§ **TEKS YANG DIBERIKAN**

>>>>

Salah Kaprah Kebijakan Upah

Direktur Departemen Pengupahan Federasi Serikat Pekerja Metal Indonesia (FSPMI) yang juga Tim Pengupahan KSPI, Mujito, secara tegas mengkritik pemerintah yang masih bersikukuh menggunakan Peraturan Pemerintah (PP) Nomor 51 sebagai dasar penetapan upah minimum tahun 2025. Menurut Mujito, penggunaan formula yang sama seperti pada tahun 2024 justru memperburuk ketidakadilan dalam penyesuaian upah minimum, terutama bagi daerah-daerah yang tidak mendapatkan penyesuaian sesuai dengan inflasi. Kebijakan ini dianggap mengabaikan kesejahteraan buruh dan bahkan mengorbankan daya beli mereka.

Mujito menjelaskan bahwa pada tahun 2024, terdapat enam provinsi dan sekitar 210 kabupaten/kota yang tidak mendapatkan penyesuaian upah sesuai dengan inflasi. Hal ini disebabkan oleh dua rumusan dalam PP 51, yaitu penyesuaian upah yang didasarkan pada inflasi ditambah dengan variabel Produktivitas Ekonomi (PE) dikalikan indeks tertentu. Namun, formula tersebut tidak memperhitungkan secara tepat variabel konsumsi per kapita yang digunakan sebagai salah satu dasar penetapan upah. Akibatnya, banyak daerah tidak mendapatkan penyesuaian yang memadai, sehingga daya beli buruh di daerah tersebut semakin terpuruk.

<<<<

§ **CATATAN MENTAH**
>>>>

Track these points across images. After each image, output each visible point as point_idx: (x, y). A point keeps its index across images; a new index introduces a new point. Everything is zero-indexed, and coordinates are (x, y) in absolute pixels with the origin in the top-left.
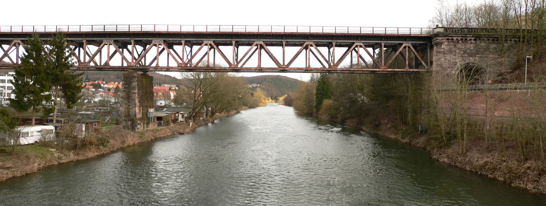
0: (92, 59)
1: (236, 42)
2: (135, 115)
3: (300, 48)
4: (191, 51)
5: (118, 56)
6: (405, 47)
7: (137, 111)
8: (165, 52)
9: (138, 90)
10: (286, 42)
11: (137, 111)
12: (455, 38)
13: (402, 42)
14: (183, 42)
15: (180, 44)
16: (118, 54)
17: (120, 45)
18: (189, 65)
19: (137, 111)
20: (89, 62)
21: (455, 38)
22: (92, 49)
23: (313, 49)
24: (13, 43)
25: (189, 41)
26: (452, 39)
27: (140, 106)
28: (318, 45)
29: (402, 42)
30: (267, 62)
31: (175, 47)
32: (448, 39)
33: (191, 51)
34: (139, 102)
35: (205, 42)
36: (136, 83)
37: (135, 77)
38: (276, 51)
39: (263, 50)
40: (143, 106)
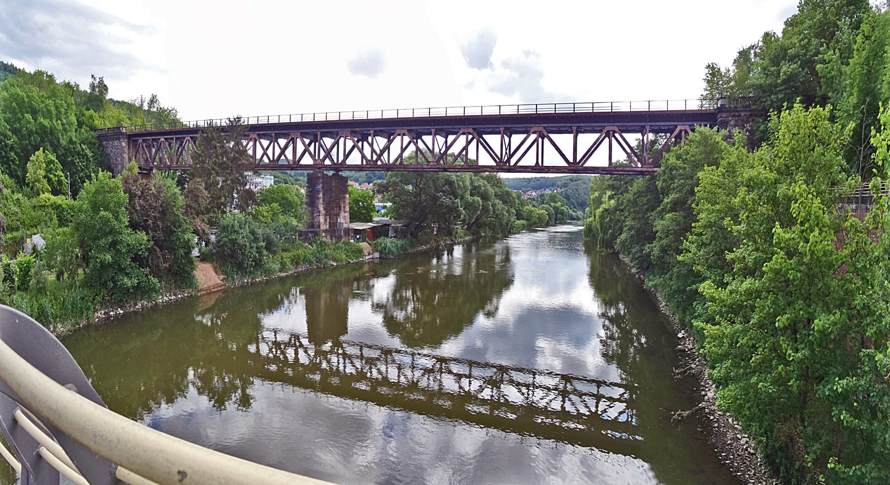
0: (328, 154)
1: (321, 133)
2: (319, 226)
3: (597, 135)
4: (446, 142)
5: (412, 147)
6: (681, 131)
7: (322, 220)
8: (475, 141)
9: (324, 194)
10: (578, 127)
11: (323, 222)
12: (743, 114)
13: (676, 123)
14: (433, 131)
15: (429, 134)
16: (412, 144)
17: (414, 135)
18: (441, 162)
19: (322, 220)
20: (324, 159)
21: (743, 114)
22: (380, 142)
23: (617, 135)
24: (605, 131)
25: (441, 130)
26: (740, 115)
27: (325, 215)
28: (622, 131)
29: (676, 123)
30: (552, 158)
31: (424, 137)
32: (734, 116)
33: (446, 142)
34: (325, 209)
35: (398, 132)
36: (321, 185)
37: (319, 178)
38: (564, 141)
39: (546, 140)
40: (330, 215)
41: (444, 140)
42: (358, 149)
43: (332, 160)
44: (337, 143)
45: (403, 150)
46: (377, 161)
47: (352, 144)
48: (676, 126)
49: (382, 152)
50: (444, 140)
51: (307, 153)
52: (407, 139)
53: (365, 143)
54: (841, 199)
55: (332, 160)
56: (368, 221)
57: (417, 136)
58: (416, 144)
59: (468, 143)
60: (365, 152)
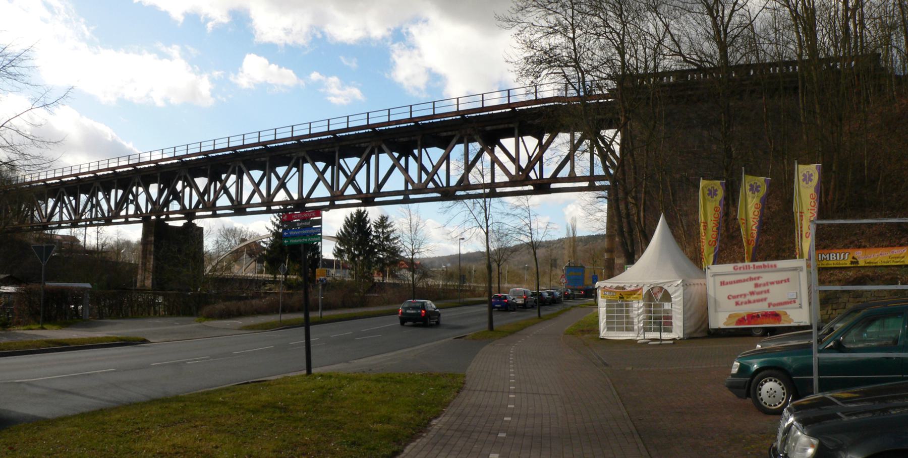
31: (504, 141)
41: (536, 141)
42: (401, 168)
43: (261, 195)
44: (446, 158)
45: (469, 167)
46: (427, 183)
47: (391, 163)
48: (34, 247)
49: (436, 168)
50: (536, 141)
51: (397, 169)
52: (475, 147)
53: (411, 159)
54: (646, 62)
55: (261, 195)
56: (628, 330)
57: (490, 141)
58: (492, 152)
59: (574, 148)
60: (565, 151)
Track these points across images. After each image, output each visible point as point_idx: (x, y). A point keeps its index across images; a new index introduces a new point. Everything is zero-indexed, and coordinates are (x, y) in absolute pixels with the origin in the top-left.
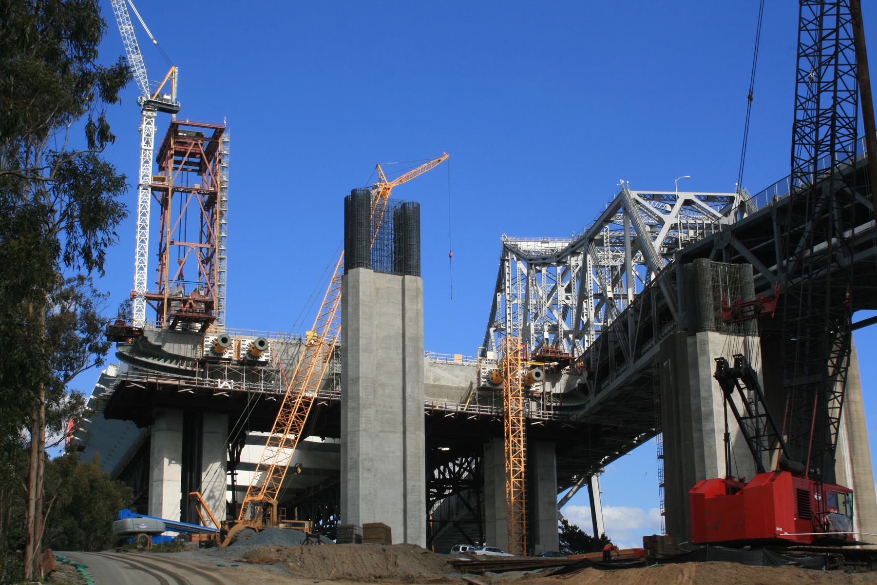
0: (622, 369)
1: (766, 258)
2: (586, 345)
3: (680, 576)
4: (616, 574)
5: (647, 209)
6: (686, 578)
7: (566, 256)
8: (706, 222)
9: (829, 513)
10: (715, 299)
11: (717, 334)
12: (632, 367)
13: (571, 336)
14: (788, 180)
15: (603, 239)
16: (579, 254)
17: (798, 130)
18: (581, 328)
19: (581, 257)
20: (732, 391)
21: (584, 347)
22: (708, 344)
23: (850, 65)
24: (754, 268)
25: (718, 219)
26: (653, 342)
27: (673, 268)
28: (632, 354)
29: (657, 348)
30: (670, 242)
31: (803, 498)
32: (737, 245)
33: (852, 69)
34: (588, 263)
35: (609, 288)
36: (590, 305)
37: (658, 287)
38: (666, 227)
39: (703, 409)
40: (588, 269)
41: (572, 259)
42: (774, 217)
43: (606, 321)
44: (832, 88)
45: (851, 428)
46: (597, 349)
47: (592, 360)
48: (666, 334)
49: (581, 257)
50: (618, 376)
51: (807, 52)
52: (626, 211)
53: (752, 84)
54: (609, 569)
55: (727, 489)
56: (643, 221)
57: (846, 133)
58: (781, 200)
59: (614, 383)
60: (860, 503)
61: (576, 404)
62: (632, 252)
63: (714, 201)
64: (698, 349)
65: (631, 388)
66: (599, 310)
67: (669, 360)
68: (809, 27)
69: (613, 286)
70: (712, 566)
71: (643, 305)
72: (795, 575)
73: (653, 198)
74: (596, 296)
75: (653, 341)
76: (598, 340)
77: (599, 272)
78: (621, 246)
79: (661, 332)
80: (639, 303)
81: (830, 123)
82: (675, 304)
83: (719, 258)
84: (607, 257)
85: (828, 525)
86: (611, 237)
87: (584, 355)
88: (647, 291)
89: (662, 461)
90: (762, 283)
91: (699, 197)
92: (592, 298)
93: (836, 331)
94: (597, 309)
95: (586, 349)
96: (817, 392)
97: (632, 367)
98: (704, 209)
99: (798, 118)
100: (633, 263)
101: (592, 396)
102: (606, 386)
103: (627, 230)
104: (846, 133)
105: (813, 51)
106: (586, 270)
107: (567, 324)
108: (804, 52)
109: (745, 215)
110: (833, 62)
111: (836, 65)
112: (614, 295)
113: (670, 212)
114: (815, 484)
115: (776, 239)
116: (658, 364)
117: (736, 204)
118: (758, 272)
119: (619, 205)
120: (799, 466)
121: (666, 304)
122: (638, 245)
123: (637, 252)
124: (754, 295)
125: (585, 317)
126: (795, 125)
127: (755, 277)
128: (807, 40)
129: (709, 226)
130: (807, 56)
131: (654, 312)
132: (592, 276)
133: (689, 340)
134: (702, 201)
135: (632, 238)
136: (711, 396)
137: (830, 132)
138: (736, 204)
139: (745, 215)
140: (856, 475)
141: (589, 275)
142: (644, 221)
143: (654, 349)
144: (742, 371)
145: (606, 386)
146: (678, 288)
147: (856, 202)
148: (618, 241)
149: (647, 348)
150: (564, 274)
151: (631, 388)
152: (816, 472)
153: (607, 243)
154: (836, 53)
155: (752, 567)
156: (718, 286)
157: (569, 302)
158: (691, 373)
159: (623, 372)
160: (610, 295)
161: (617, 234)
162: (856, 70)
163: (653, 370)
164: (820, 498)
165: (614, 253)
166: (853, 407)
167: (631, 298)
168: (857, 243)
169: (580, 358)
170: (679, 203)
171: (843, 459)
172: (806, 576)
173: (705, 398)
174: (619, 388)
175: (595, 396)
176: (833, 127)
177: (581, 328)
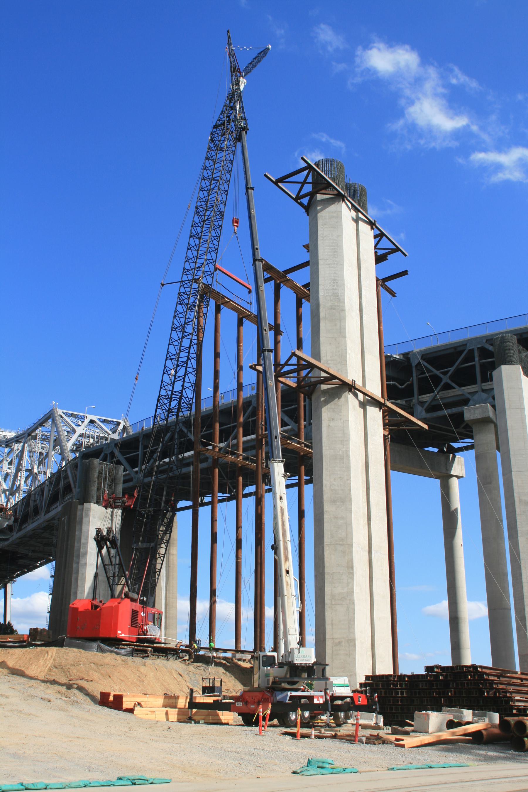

<<<<

§ **PETUNJUK KERJA**
a) Menurut teks kebijakan upah, mengapa banyak daerah tidak mendapatkan penyesuaian upah yang memadai? Jawab dalam satu sampai tiga kalimat.
b) Menurut teks kebijakan upah, berapa provinsi dan kabupaten/kota yang pada tahun 2024 tidak mendapatkan penyesuaian upah sesuai inflasi?
c) Tuliskan kembali bagian teks kebijakan upah mulai dari "Mujito menjelaskan bahwa" sampai dengan "tersebut semakin terpuruk.", tanpa mengubah satu kata pun.
Catatan-catatan ini tidak berhubungan dengan teks kebijakan upah.

§ **JAWABAN BERURUTAN**
a) Rumusan dalam PP 51 menghitung penyesuaian upah dari inflasi ditambah variabel Produktivitas Ekonomi (PE) yang dikalikan indeks tertentu. Namun, formula itu tidak memperhitungkan secara tepat variabel konsumsi per kapita, padahal variabel tersebut dipakai sebagai salah satu dasar penetapan upah.

b) Enam provinsi dan sekitar 210 kabupaten/kota.

c)
Mujito menjelaskan bahwa pada tahun 2024, terdapat enam provinsi dan sekitar 210 kabupaten/kota yang tidak mendapatkan penyesuaian upah sesuai dengan inflasi. Hal ini disebabkan oleh dua rumusan dalam PP 51, yaitu penyesuaian upah yang didasarkan pada inflasi ditambah dengan variabel Produktivitas Ekonomi (PE) dikalikan indeks tertentu. Namun, formula tersebut tidak memperhitungkan secara tepat variabel konsumsi per kapita yang digunakan sebagai salah satu dasar penetapan upah. Akibatnya, banyak daerah tidak mendapatkan penyesuaian yang memadai, sehingga daya beli buruh di daerah tersebut semakin terpuruk.